▸ **EXCERPTED PASSAGE**:
Here's my javascript code:


<script type="text/javascript">
function ajaxGet()

{

var xmlHttp;

try

{

// Firefox, Opera 8.0+, Safari

xmlHttp=new XMLHttpRequest();

}

catch (e)

{

// Internet Explorer

try

{

xmlHttp=new ActiveXObject("Msxml2.XMLHTTP");

}

catch (e)

{

try

{

xmlHttp=new ActiveXObject("Microsoft.XMLHTTP");

}

catch (e)

{

alert("Your browser does not support AJAX!");

return false;

}

}

}

xmlHttp.onreadystatechange=function()

{

if(xmlHttp.readyState==4)

{

document.getElementById('shownam').innerHTML = xmlHttp.responseText;
ajaxGetL();

}

}

//alert("Selected: " + document.getElementById("ajax1").value);

xmlHttp.open("GET","showAjax.php?type=" + document.getElementById("ajax1").value + "&rand=" + Math.random(),true);

xmlHttp.send(null);

}

function ajaxGetL()

{
//alert("CALLED");
var xmlHttp;

try

{

// Firefox, Opera 8.0+, Safari

xmlHttp=new XMLHttpRequest();

}

catch (e)

{

// Internet Explorer

try

{

xmlHttp=new ActiveXObject("Msxml2.XMLHTTP");

}

catch (e)

{

try

{

xmlHttp=new ActiveXObject("Microsoft.XMLHTTP");

}

catch (e)

▸ **LISTED RECORDS**:

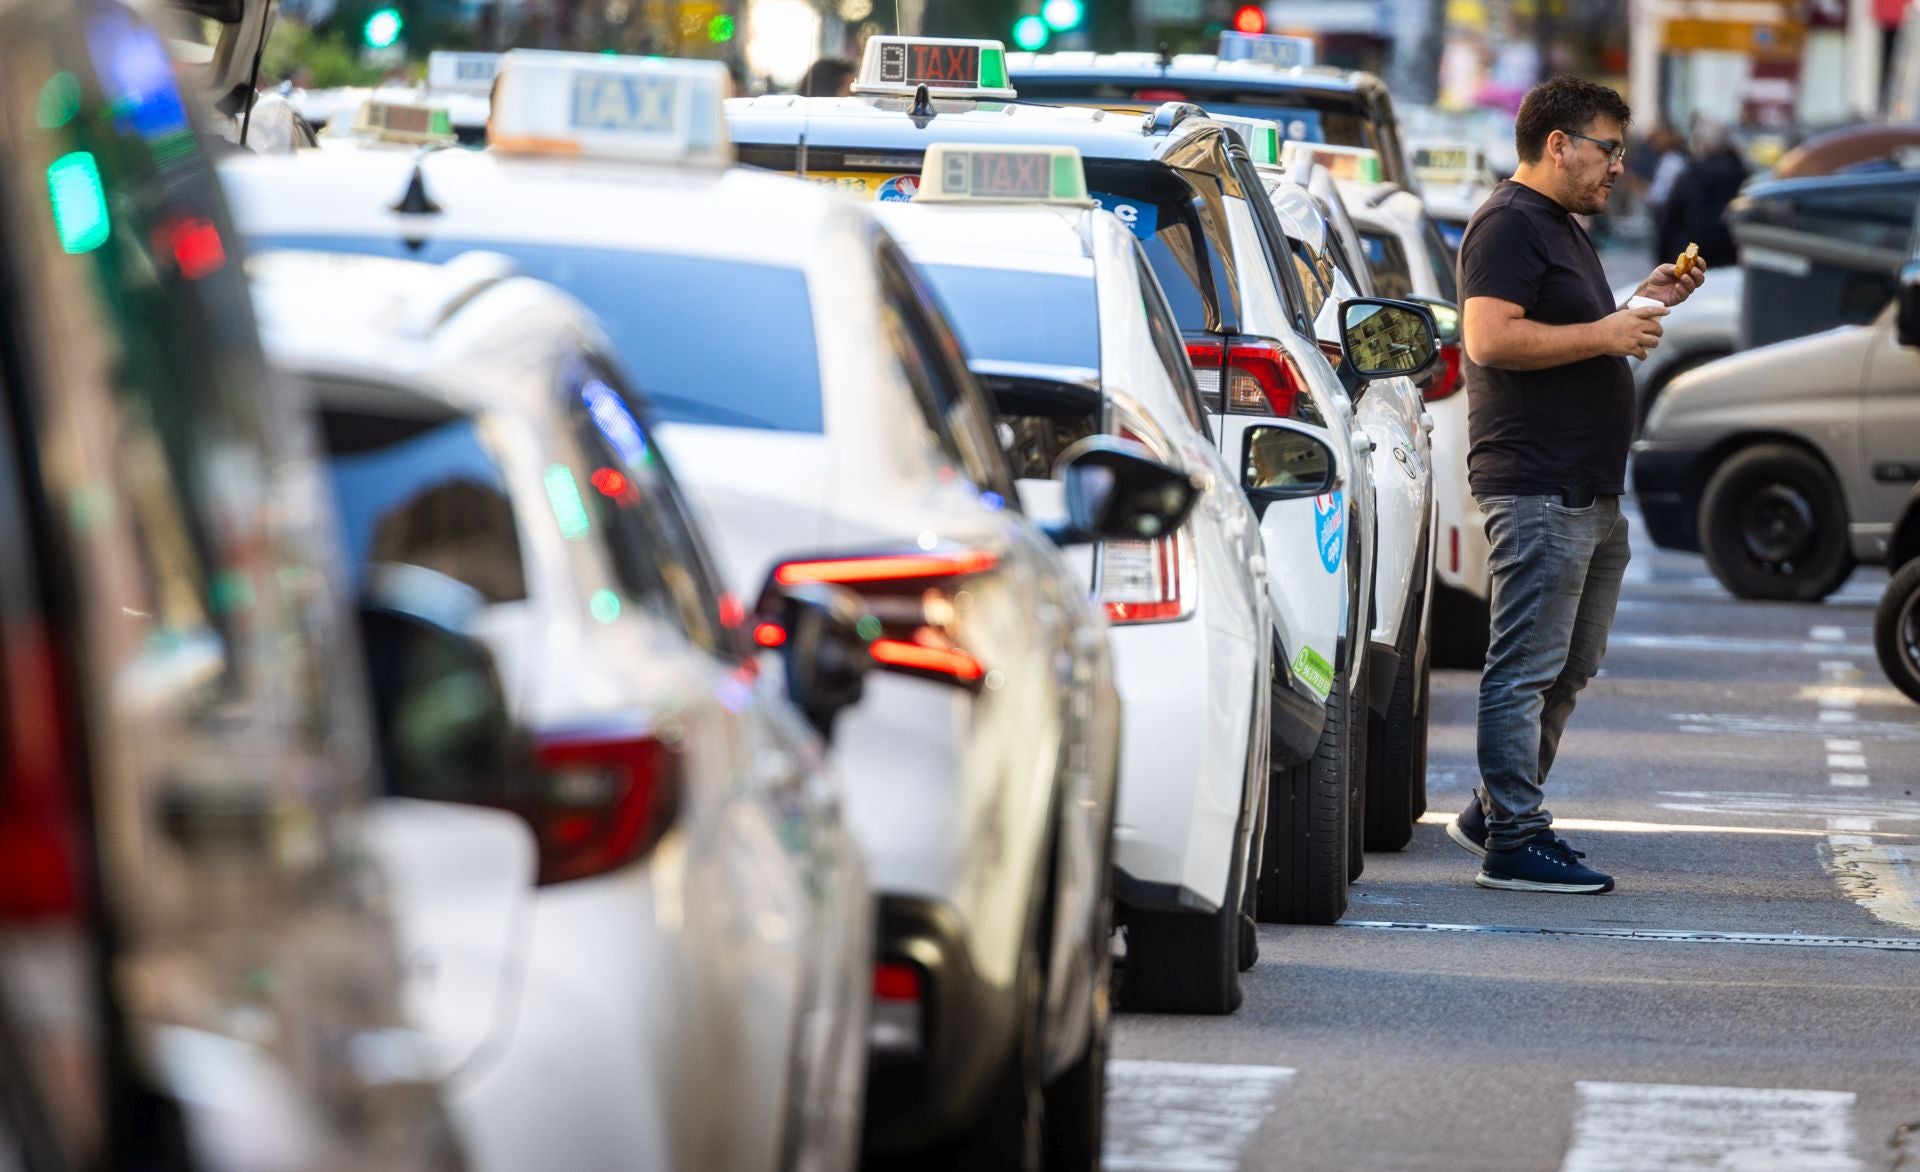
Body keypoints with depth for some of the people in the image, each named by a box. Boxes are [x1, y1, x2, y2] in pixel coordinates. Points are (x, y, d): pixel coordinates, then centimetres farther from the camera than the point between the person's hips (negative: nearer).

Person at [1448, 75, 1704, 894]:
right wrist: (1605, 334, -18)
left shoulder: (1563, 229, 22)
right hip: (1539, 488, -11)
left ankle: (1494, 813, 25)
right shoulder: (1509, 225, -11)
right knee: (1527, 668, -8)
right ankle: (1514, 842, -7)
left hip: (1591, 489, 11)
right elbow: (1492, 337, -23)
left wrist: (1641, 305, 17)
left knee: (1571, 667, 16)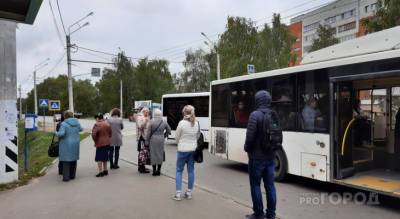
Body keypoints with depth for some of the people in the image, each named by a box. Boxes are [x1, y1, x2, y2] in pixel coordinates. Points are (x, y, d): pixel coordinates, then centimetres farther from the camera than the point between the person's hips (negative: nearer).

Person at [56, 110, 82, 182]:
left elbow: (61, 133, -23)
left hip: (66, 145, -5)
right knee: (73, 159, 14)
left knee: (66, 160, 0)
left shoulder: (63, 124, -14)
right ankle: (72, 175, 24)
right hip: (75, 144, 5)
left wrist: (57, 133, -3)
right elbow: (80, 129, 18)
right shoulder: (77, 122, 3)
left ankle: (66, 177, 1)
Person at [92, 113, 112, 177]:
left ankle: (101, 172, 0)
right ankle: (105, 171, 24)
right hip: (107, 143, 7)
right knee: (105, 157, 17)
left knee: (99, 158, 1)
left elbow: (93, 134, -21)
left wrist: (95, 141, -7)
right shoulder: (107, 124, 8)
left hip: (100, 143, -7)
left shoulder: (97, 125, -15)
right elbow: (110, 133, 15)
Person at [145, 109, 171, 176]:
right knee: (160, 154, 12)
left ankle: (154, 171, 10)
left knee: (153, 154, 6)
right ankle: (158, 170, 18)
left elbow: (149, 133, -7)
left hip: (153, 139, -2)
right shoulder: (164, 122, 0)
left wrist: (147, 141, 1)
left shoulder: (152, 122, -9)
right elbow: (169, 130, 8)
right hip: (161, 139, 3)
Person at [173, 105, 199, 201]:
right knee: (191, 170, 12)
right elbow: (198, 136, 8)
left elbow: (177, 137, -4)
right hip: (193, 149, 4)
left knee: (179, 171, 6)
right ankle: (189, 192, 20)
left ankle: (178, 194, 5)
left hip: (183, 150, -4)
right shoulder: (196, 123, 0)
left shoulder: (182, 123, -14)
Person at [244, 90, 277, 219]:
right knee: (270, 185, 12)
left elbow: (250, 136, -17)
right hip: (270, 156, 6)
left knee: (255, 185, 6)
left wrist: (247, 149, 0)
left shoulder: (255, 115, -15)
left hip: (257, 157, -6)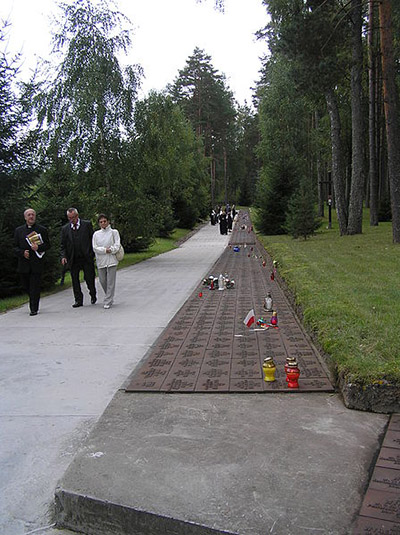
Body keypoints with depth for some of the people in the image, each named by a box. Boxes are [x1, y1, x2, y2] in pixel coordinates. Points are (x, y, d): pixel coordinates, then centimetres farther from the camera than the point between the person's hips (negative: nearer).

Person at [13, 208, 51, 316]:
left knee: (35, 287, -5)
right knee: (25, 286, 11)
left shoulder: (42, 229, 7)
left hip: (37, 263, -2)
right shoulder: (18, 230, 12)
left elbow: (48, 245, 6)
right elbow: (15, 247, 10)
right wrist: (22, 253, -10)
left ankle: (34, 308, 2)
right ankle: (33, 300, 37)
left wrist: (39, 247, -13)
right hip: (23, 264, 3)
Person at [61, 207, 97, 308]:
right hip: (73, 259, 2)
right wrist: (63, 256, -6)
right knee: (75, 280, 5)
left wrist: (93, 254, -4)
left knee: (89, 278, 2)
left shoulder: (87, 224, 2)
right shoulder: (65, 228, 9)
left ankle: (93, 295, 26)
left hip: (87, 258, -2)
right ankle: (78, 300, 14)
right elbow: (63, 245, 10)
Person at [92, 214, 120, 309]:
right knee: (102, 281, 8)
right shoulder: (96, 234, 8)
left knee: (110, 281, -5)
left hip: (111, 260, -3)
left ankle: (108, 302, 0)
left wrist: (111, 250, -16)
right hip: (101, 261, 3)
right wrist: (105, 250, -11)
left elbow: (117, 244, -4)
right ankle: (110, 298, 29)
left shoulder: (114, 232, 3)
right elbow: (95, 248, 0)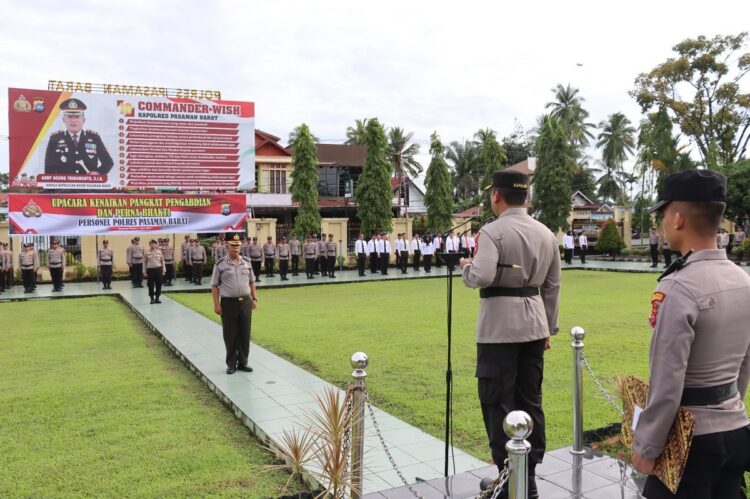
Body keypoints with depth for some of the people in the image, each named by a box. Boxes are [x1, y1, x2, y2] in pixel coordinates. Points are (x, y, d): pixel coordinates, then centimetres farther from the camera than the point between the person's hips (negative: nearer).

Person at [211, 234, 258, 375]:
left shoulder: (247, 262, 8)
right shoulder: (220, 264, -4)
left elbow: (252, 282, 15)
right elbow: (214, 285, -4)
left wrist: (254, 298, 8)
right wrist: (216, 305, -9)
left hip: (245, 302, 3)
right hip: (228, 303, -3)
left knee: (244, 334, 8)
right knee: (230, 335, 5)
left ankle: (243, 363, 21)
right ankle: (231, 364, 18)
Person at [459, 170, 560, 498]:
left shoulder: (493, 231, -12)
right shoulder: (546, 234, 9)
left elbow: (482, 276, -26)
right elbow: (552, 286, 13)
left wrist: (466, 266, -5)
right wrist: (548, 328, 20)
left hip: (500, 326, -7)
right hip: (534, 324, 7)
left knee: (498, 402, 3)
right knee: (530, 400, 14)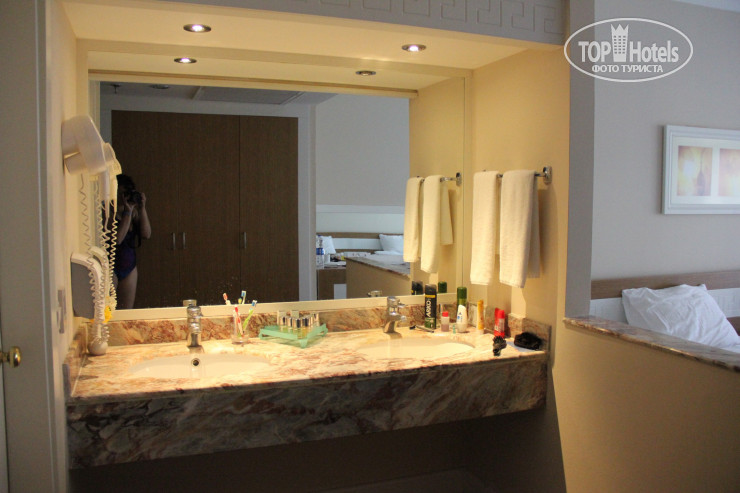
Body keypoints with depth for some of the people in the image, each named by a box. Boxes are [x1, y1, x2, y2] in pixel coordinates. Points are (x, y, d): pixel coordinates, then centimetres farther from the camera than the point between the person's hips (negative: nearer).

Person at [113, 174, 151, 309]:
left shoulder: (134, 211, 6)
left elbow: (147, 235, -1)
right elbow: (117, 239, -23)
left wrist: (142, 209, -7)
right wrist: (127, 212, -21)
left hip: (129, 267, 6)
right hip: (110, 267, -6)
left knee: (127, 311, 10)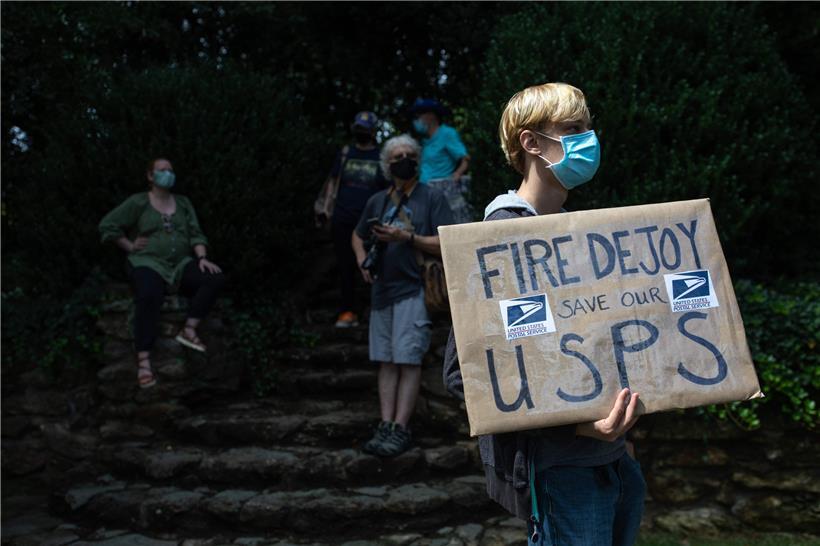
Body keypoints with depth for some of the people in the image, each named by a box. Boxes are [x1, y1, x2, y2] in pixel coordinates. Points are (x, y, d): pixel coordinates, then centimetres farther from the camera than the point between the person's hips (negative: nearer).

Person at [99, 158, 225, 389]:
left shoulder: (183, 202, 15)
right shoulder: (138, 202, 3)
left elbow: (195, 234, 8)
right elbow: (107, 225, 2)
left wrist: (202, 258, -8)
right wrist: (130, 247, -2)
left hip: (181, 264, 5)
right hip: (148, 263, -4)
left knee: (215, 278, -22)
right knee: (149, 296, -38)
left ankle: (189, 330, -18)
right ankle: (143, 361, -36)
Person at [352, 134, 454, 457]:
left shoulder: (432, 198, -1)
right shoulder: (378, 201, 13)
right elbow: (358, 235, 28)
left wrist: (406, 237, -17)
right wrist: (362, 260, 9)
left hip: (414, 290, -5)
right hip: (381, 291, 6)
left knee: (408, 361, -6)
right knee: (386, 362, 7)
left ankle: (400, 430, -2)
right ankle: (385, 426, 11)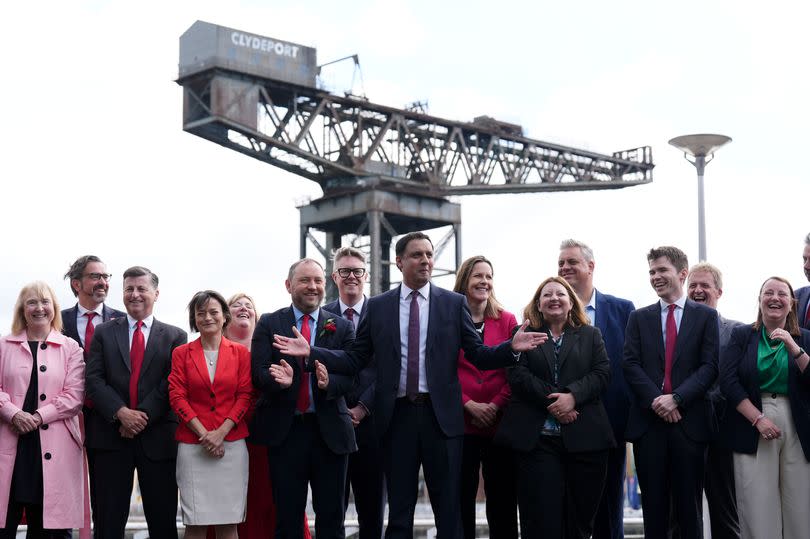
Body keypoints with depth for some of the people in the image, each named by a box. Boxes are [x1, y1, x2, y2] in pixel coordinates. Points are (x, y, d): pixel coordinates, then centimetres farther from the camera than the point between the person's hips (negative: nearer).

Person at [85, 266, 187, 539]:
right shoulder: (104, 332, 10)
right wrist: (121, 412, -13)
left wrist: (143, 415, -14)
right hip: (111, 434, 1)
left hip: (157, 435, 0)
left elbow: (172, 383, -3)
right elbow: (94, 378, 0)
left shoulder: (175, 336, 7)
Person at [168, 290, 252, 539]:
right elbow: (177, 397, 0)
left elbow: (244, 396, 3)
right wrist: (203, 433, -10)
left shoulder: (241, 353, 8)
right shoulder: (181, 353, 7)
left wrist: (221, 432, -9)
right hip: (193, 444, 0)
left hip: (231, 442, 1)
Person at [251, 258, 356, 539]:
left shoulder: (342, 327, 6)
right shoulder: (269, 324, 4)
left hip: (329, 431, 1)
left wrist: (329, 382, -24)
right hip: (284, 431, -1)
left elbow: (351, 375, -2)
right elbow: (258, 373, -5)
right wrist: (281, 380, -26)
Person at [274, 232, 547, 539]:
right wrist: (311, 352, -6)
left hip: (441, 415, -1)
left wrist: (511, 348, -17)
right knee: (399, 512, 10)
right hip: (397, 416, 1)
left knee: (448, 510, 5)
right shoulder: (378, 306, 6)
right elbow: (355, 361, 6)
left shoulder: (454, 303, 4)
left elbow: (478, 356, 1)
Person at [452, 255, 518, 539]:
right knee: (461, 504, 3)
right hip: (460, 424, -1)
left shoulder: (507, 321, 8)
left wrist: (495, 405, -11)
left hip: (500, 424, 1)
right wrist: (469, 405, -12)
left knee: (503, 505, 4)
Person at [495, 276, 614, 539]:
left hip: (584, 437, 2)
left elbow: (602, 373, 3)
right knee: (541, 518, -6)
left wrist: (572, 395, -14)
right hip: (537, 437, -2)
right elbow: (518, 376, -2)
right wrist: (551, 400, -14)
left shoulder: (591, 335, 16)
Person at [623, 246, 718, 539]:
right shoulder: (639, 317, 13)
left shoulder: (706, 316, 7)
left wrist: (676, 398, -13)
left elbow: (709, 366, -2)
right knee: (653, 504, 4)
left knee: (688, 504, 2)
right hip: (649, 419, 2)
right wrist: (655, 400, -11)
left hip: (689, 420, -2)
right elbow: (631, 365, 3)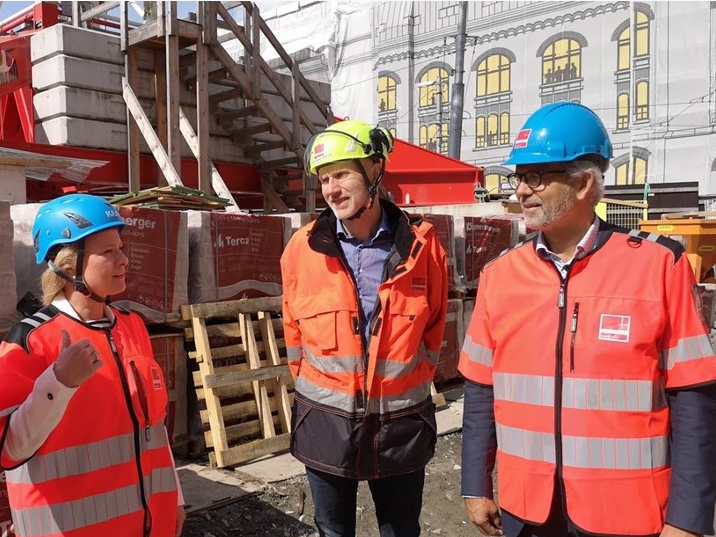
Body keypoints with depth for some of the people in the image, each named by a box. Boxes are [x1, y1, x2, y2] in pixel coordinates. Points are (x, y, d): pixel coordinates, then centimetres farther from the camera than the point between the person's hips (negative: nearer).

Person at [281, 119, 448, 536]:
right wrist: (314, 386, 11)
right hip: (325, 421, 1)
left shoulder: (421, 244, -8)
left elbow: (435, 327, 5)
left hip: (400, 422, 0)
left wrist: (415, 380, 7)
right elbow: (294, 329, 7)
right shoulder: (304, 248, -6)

▸ **EXERCISE REQUIREMENTS**:
a: In the JavaScript code excerpt, what is the id of the element whose innerHTML is set to xmlHttp.responseText?
b: List every browser named in the comments of the JavaScript code excerpt.
c: Write the next part of the JavaScript code excerpt, picking up after its final line, catch (e).

▸ **RESULTS OF THE EXERCISE**:
a: shownam

b: Firefox, Opera 8.0+, Safari, Internet Explorer

c:
{

alert("Your browser does not support AJAX!");

return false;

}

}

}

xmlHttp.onreadystatechange=function()

{

if(xmlHttp.readyState==4)

{

document.getElementById('label').value = xmlHttp.responseText;

}

}

//alert("Selected: " + document.getElementById("ajax1").value);

xmlHttp.open("GET","showAjax.php?label=" + document.getElementById("names").value + "&rand=" + Math.random(),true);

xmlHttp.send(null);
}
</script>



Here's my ajax page:

<?php

require('database.php');

if(isset($_GET['label']))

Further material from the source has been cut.